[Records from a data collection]
[Start of Attachment]

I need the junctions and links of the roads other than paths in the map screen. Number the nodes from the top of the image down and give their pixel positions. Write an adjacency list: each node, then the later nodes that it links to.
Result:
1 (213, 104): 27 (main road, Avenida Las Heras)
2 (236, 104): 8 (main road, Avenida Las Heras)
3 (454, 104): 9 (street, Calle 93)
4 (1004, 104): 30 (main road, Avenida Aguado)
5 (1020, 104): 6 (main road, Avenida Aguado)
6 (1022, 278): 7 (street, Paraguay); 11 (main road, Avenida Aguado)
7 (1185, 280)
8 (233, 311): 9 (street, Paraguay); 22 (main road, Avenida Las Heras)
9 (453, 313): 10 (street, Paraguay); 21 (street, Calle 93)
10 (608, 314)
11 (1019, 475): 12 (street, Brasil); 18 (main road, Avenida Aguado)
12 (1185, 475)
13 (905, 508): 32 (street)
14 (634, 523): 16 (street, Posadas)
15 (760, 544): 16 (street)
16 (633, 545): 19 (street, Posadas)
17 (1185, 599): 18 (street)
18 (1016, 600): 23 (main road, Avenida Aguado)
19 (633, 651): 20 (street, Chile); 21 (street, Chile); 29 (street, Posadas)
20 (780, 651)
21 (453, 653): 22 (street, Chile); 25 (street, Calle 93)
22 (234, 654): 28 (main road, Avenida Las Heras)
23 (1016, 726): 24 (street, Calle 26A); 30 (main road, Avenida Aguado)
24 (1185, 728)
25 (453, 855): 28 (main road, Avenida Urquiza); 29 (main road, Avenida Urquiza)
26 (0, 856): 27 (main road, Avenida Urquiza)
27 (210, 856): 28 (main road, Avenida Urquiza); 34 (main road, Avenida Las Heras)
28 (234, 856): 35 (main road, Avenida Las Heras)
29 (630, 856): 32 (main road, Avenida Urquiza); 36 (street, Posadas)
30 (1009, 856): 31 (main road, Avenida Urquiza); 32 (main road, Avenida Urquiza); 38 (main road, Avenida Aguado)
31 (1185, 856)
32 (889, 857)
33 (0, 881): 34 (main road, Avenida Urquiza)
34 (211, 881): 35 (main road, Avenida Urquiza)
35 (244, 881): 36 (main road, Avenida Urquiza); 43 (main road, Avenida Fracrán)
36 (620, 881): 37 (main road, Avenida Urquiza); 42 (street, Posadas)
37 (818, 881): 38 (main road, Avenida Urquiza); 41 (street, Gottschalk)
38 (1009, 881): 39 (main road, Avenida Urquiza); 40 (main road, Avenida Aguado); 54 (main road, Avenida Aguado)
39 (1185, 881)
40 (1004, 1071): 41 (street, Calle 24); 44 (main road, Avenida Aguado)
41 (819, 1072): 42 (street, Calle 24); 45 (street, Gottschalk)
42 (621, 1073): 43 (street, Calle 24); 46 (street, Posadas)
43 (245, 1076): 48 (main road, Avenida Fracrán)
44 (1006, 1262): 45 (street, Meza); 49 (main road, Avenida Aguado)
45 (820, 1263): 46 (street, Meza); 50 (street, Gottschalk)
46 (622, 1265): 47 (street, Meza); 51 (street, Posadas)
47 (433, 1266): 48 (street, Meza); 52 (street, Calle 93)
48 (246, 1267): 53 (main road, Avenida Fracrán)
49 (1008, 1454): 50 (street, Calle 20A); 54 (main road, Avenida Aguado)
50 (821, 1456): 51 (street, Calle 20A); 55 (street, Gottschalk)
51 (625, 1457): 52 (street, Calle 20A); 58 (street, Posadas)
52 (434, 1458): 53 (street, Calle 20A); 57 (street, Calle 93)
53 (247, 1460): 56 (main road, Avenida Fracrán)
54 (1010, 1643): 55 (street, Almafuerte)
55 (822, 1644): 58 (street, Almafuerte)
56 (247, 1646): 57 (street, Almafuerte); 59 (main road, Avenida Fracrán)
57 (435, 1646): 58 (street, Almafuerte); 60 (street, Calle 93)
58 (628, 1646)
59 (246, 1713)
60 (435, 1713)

[End of Attachment]

» EXERCISE REQUIREMENTS: Where the word "Posadas" shows up in a line of the entries above, copy that line.

» REPLY:
14 (634, 523): 16 (street, Posadas)
16 (633, 545): 19 (street, Posadas)
19 (633, 651): 20 (street, Chile); 21 (street, Chile); 29 (street, Posadas)
29 (630, 856): 32 (main road, Avenida Urquiza); 36 (street, Posadas)
36 (620, 881): 37 (main road, Avenida Urquiza); 42 (street, Posadas)
42 (621, 1073): 43 (street, Calle 24); 46 (street, Posadas)
46 (622, 1265): 47 (street, Meza); 51 (street, Posadas)
51 (625, 1457): 52 (street, Calle 20A); 58 (street, Posadas)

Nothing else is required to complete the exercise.